Work request: Extract every record, exactly as written, and ignore the pictures.

(Edit tracking data)
********************
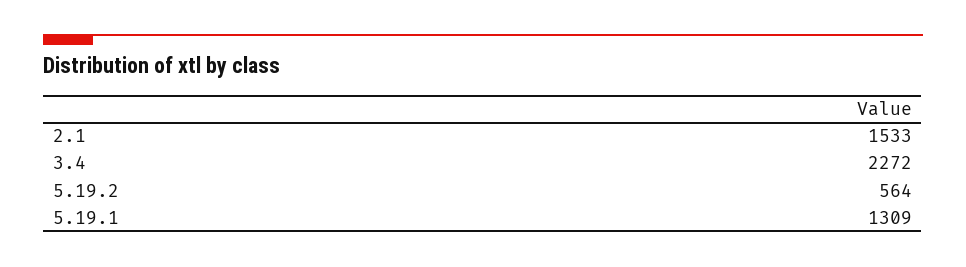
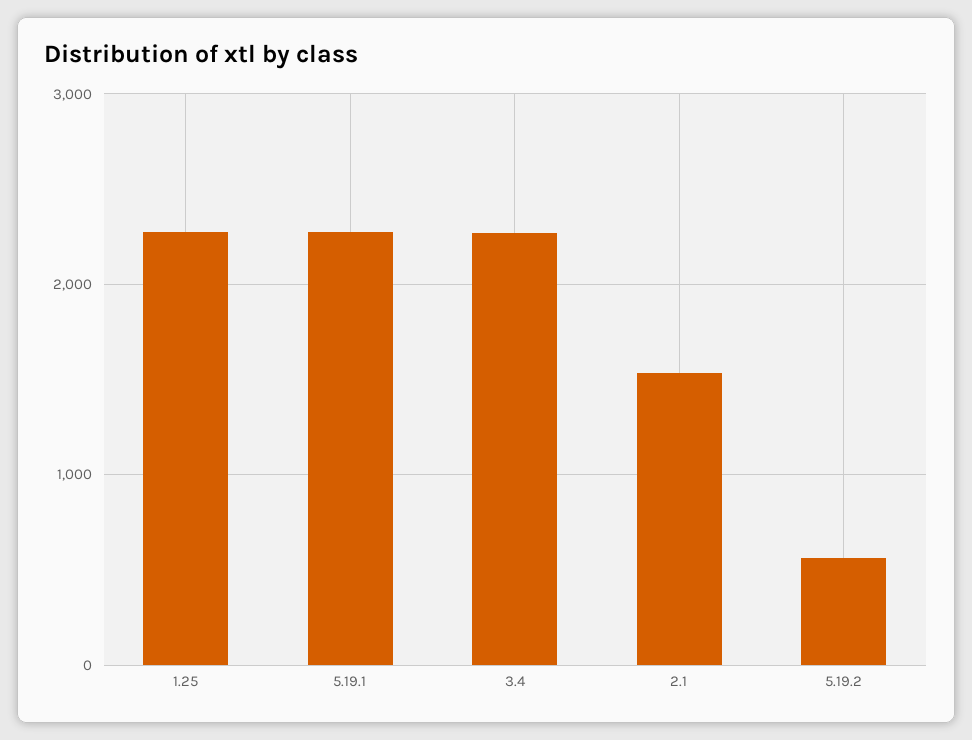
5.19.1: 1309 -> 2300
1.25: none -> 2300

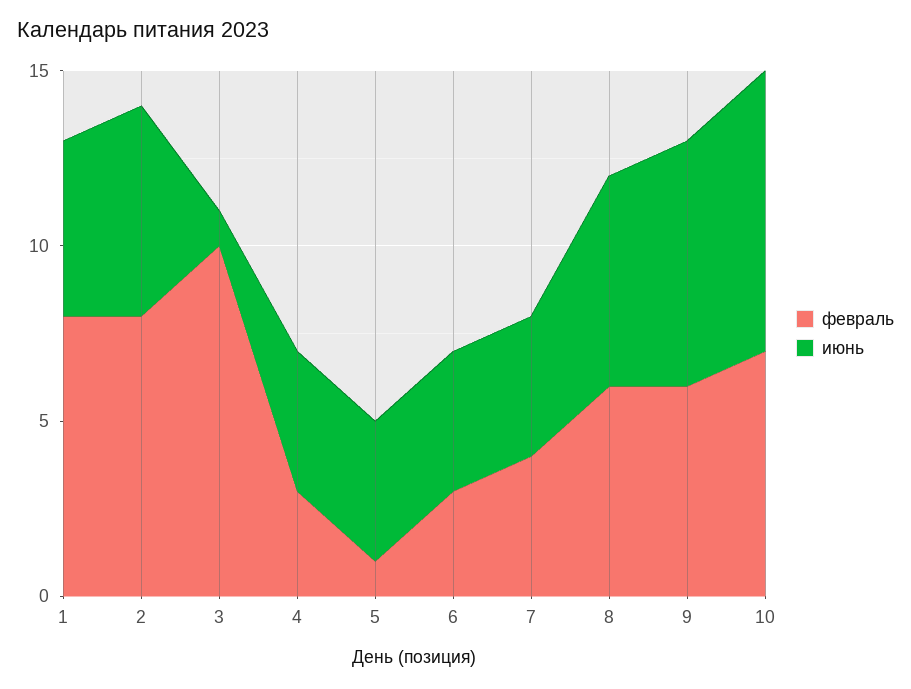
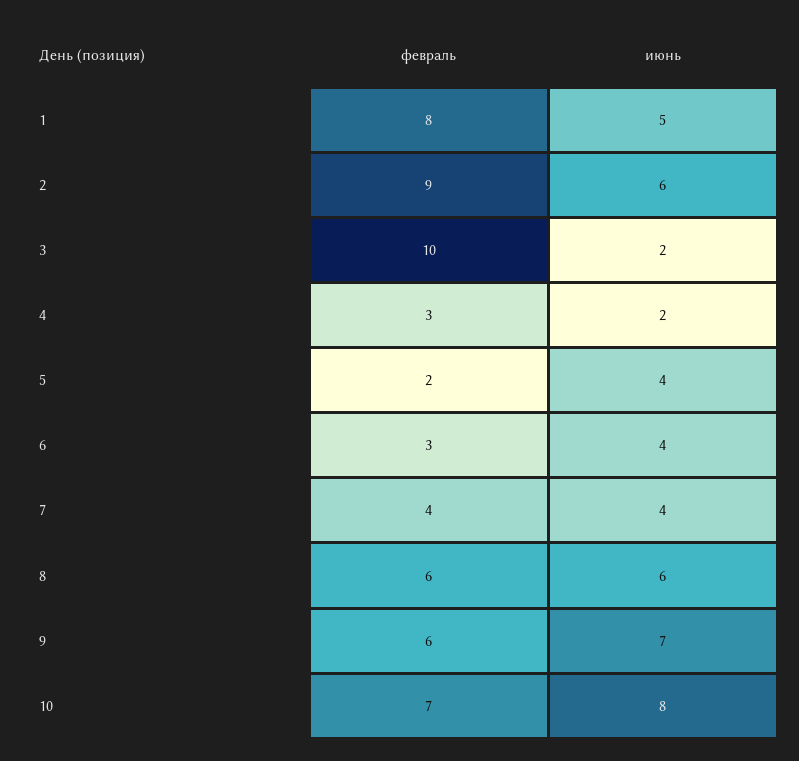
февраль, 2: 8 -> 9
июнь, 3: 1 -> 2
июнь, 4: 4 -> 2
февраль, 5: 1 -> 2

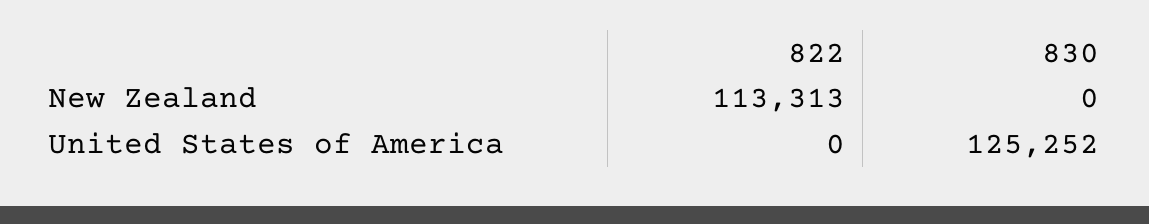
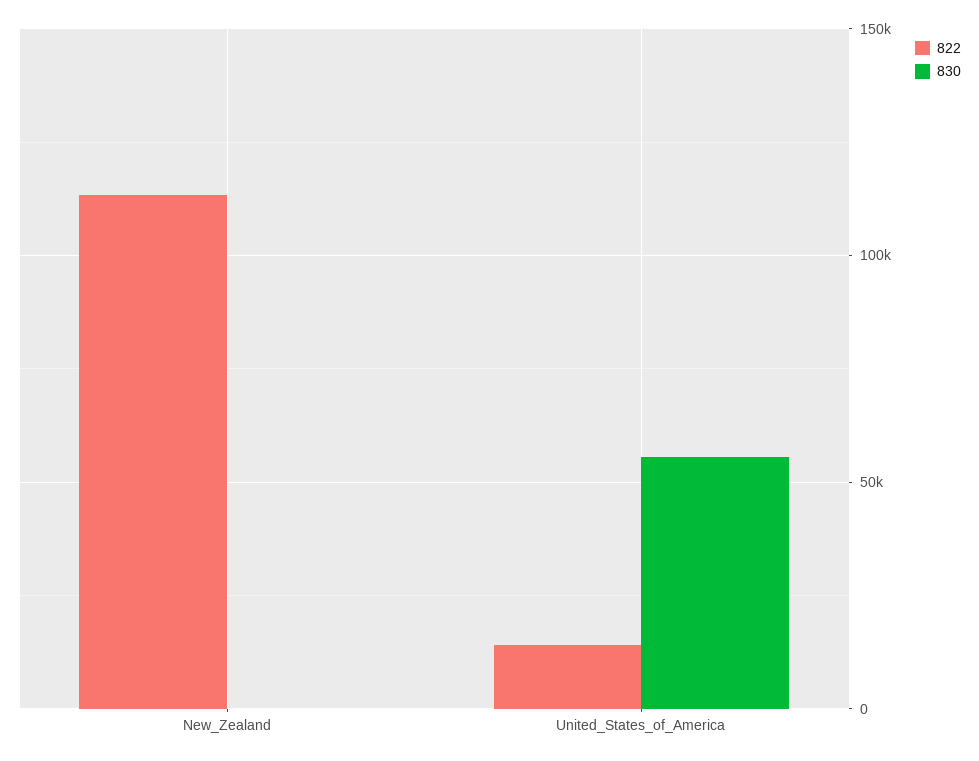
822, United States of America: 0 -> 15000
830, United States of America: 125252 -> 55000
********************
Response below:
5.19.1: 1309 -> 2300
1.25: none -> 2300

февраль, 2: 8 -> 9
июнь, 3: 1 -> 2
июнь, 4: 4 -> 2
февраль, 5: 1 -> 2

822, United States of America: 0 -> 15000
830, United States of America: 125252 -> 55000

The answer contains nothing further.